MiR-132 regulates osteogenic differentiation via downregulating Sirtuin1 in a peroxisome proliferator-activated receptor ß/δ-dependent manner.

ABSTRACT

MicroRNAs (miRNAs) play significant roles in multiple diseases by regulating the expression of their target genes. Type 2 diabetes mellitus (T2DM) is a chronic endocrine and metabolic disease with complex mechanisms. T2DM can result in diabetic osteoporosis (DO), which is characterized by bone loss, decreased bone mineral density and increased bone fractures. The promotion of osteogenic differentiation of osteoblasts is an effective way to treat osteoporosis. In the present study, high glucose (HG) and free fatty acids (FFA) were employed to mimic T2DM in MC3T3-E1 cells. To induce osteogenic differentiation, MC3T3-E1 cells were cultured in osteogenic medium. The results showed that osteogenic differentiation was significantly suppressed by HG and FFA. We found that miR-132 expression was significantly upregulated and much higher in HG-FFA-induced cells than other selected miRNAs, indicating that miR-132 might play an important role in DO. Furthermore, overexpression of miR-132 markedly inhibited the expression of key markers of osteogenic differentiation and alkaline phosphatase (ALP) activity. Reciprocally, inhibition of miR-132 restored osteogenic differentiation, even under treatment with HG-FFA. We also showed that Sirtuin 1 (Sirt1) was one of the target genes of miR-132, whose expression was controlled by miR-132. Ectopic expression of Sirt1 reversed the decrease in osteogenic differentiation caused by miR-132 and HG-FFA. These results demonstrated the direct role of miR-132 in suppressing osteogenic differentiation through downregulating Sirt1. Moreover, we demonstrated that peroxisome proliferator-activated receptor ß/δ (PPARß/δ) was a downstream molecule of Sirt1, and its knockout by PPARß/δ siRNA significantly abolished the promotive effects of Sirt1 on osteogenic differentiation, indicating that Sirt1 functioned in a PPARß/δ-dependent manner. Taken together, we provide crucial evidence that miR-132 plays a key role in regulating osteogenic differentiation through Sirt1 in a PPARß/δ-dependent manner, indicating that miR-132 and Sirt1-PPARß/δ may act as potential therapeutic targets for T2DM-induced osteoporosis.

**Your task:**
List every abbreviation defined in parentheses in the miR-132 abstract, each with the full term it stands for. The entries that come next have no connection to the miR-132 abstract.

**Supplied material:**
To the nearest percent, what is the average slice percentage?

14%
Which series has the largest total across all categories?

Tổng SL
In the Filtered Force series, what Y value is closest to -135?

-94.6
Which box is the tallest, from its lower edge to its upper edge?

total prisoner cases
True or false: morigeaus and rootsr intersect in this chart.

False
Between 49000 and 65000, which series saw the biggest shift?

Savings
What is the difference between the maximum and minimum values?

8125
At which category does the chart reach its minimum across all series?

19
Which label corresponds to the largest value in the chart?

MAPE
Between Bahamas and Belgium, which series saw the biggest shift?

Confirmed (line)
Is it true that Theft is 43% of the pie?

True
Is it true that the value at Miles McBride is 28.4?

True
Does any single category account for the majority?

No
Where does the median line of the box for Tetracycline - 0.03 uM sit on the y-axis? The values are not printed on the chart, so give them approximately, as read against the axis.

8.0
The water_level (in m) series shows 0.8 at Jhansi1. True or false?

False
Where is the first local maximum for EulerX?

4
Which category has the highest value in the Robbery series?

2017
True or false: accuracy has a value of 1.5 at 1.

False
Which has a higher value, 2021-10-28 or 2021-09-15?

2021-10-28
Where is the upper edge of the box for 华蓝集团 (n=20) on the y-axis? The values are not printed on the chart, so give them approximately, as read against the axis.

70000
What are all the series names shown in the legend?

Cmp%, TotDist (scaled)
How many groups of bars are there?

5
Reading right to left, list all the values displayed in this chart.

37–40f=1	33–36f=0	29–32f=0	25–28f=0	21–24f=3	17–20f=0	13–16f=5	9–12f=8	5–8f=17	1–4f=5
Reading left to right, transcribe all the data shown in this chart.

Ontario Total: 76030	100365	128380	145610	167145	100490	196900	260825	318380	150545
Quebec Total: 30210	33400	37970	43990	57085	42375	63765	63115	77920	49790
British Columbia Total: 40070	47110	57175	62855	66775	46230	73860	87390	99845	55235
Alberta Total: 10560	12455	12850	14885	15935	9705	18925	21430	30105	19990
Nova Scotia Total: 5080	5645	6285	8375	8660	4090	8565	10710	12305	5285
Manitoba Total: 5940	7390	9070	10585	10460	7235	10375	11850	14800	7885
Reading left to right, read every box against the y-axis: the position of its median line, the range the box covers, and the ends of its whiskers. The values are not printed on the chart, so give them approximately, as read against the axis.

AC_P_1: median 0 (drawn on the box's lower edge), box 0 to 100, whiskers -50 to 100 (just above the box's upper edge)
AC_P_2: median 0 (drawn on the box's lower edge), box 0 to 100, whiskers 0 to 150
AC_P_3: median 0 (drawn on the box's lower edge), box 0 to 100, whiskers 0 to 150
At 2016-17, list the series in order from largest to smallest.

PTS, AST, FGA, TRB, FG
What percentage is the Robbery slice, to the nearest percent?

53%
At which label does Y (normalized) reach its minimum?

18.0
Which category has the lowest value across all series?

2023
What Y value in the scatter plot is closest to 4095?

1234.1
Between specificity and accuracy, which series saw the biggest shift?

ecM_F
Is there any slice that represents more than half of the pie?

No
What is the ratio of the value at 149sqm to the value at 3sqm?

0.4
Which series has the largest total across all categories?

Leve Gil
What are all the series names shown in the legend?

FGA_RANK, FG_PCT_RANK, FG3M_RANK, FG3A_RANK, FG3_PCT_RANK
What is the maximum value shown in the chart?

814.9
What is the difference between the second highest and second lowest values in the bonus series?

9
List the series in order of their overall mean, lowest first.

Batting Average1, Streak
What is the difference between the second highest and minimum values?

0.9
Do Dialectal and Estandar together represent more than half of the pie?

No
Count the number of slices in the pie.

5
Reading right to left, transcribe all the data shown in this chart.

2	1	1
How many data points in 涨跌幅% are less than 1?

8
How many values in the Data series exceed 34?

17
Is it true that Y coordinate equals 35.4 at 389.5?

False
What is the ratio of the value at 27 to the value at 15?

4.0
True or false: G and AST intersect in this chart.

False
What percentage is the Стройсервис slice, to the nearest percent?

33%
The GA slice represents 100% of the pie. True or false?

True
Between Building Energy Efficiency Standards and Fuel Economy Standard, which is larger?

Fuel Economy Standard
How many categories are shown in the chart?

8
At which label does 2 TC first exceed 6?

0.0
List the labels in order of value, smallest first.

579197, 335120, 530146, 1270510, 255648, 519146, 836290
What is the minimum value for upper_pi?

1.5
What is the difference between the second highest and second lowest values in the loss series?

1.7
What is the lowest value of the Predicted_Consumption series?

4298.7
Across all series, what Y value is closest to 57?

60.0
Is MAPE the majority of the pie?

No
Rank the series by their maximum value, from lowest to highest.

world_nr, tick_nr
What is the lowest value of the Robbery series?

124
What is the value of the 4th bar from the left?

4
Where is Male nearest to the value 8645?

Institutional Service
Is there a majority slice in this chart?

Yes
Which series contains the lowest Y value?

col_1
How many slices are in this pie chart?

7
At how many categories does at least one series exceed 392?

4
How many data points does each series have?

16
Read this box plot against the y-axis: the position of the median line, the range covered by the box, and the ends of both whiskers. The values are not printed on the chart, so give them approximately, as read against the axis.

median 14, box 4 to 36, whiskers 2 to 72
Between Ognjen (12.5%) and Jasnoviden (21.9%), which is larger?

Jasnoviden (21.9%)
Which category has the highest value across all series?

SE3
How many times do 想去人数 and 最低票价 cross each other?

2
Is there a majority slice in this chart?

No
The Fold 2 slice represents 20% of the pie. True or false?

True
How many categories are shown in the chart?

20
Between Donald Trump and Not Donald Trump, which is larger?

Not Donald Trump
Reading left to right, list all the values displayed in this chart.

**Exercise solution:**
- miRNAs: MicroRNAs
- T2DM: Type 2 diabetes mellitus
- DO: diabetic osteoporosis
- HG: high glucose
- FFA: free fatty acids
- ALP: alkaline phosphatase
- Sirt1: Sirtuin 1
- PPARß/δ: peroxisome proliferator-activated receptor ß/δ